--- Description of the task ---
Copy the rows below word for word, from the very start through the line containing "based on **Docker**", and include that line.

--- Material supplied ---
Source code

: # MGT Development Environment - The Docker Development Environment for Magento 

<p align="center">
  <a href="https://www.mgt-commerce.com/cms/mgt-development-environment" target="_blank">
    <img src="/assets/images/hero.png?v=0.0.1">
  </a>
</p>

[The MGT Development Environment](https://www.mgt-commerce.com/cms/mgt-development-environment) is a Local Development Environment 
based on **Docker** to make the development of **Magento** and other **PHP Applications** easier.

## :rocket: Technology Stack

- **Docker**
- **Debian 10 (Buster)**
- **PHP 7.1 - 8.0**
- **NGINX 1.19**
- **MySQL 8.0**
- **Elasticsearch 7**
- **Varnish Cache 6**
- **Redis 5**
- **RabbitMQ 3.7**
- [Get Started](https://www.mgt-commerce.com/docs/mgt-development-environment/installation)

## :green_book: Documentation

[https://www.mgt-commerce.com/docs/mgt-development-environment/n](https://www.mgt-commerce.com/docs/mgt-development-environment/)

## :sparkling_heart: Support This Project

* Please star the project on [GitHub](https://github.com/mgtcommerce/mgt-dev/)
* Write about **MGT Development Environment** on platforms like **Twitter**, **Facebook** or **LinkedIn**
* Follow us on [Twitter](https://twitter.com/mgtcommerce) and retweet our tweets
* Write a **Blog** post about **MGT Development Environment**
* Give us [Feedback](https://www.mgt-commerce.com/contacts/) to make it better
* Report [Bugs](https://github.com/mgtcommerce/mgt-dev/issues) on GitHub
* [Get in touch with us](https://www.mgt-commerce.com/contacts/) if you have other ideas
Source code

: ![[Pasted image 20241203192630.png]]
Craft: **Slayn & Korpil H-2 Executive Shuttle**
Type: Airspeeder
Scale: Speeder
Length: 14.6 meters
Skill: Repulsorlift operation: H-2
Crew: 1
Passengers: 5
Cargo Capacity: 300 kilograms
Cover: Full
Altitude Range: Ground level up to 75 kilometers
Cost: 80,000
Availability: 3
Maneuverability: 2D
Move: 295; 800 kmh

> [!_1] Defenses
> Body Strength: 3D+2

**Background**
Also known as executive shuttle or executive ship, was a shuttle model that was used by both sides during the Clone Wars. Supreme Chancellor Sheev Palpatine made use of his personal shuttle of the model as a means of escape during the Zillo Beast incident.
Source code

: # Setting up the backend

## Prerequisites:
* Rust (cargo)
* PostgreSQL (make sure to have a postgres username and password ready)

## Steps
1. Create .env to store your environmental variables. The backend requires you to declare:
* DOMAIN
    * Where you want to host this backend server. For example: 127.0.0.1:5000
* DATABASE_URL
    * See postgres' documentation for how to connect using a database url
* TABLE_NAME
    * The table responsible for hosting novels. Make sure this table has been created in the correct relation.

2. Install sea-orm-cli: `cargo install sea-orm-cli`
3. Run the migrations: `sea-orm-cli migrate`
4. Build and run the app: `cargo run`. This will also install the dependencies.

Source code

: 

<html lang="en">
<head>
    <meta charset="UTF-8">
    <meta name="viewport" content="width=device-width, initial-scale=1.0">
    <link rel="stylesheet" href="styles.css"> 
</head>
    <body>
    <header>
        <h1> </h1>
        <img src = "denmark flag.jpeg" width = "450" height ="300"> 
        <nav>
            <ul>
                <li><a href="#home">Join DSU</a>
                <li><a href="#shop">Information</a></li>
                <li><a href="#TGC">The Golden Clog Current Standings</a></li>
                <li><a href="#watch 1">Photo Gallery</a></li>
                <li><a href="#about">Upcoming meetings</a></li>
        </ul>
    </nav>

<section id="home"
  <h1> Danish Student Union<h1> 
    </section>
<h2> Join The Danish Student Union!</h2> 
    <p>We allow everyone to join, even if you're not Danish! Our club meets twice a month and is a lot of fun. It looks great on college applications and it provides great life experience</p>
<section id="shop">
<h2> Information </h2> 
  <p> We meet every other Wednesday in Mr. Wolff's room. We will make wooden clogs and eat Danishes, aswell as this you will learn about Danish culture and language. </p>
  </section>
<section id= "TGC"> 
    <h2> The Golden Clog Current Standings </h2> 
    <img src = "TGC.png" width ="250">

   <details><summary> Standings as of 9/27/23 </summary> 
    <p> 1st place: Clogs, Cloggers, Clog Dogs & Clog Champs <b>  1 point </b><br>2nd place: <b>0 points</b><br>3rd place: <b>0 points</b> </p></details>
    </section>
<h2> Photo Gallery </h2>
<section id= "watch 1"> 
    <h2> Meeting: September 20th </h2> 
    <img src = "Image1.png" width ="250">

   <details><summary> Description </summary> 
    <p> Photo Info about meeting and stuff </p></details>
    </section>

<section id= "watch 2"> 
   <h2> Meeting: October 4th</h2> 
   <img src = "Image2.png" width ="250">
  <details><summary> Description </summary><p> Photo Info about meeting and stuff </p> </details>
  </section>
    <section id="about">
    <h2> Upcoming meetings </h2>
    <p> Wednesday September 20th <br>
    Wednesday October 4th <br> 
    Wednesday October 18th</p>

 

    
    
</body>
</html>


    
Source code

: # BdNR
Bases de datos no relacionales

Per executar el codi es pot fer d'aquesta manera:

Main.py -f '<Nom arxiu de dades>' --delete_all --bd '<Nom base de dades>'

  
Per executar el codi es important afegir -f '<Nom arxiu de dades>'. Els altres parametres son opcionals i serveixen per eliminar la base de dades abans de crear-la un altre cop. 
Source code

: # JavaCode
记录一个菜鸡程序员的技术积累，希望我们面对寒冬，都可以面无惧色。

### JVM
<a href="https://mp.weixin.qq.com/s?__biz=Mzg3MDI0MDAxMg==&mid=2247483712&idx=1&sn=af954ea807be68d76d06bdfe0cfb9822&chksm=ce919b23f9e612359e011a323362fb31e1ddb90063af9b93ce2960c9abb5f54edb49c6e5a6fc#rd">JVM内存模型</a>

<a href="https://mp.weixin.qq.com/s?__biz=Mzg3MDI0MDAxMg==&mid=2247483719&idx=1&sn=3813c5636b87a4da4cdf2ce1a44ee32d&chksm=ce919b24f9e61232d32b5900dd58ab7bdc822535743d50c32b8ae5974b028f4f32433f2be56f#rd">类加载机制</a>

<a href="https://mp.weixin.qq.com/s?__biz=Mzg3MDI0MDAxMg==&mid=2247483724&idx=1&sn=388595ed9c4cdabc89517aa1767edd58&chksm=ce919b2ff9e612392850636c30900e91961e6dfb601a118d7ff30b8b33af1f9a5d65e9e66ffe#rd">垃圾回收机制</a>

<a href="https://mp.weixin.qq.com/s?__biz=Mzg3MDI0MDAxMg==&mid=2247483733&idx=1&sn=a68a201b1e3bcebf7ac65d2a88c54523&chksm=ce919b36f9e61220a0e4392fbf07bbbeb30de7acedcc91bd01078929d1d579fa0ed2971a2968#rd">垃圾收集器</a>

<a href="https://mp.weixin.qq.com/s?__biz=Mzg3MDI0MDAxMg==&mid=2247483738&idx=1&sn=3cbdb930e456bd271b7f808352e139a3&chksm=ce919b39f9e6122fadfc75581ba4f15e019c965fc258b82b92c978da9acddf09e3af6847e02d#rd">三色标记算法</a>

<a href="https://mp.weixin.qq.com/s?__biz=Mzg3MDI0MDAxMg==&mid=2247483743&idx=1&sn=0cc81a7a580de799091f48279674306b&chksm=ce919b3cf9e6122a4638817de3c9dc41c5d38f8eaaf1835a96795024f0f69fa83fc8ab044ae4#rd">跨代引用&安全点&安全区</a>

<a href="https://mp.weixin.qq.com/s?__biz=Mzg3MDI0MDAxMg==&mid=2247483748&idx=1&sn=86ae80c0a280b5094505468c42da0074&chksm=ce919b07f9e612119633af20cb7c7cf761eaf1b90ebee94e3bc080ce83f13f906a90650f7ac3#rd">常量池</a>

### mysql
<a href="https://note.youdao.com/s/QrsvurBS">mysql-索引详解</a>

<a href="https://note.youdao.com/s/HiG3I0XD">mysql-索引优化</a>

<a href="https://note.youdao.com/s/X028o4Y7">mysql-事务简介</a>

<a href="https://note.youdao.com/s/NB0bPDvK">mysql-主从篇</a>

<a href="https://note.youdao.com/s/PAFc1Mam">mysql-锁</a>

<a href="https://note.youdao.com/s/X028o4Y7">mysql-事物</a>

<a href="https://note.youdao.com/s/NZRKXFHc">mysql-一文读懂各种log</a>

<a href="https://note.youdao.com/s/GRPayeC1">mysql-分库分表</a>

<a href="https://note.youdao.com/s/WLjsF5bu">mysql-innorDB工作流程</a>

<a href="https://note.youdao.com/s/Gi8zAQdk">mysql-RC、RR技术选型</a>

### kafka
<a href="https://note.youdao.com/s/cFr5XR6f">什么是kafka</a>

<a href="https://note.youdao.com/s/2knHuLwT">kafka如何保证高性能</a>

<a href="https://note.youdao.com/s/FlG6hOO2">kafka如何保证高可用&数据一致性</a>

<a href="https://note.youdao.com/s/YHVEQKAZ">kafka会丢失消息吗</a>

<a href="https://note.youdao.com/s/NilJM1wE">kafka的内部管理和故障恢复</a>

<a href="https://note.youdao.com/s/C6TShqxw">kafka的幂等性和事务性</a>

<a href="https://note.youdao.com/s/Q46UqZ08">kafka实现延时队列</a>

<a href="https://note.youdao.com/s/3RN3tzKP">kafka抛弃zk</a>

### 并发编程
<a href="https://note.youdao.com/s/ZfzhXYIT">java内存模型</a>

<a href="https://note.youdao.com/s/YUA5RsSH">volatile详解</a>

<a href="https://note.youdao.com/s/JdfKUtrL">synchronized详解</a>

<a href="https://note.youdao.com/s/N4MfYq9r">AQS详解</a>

--- Response to the exercise ---
Source code

: # MGT Development Environment - The Docker Development Environment for Magento 

<p align="center">
  <a href="https://www.mgt-commerce.com/cms/mgt-development-environment" target="_blank">
    <img src="/assets/images/hero.png?v=0.0.1">
  </a>
</p>

[The MGT Development Environment](https://www.mgt-commerce.com/cms/mgt-development-environment) is a Local Development Environment 
based on **Docker** to make the development of **Magento** and other **PHP Applications** easier.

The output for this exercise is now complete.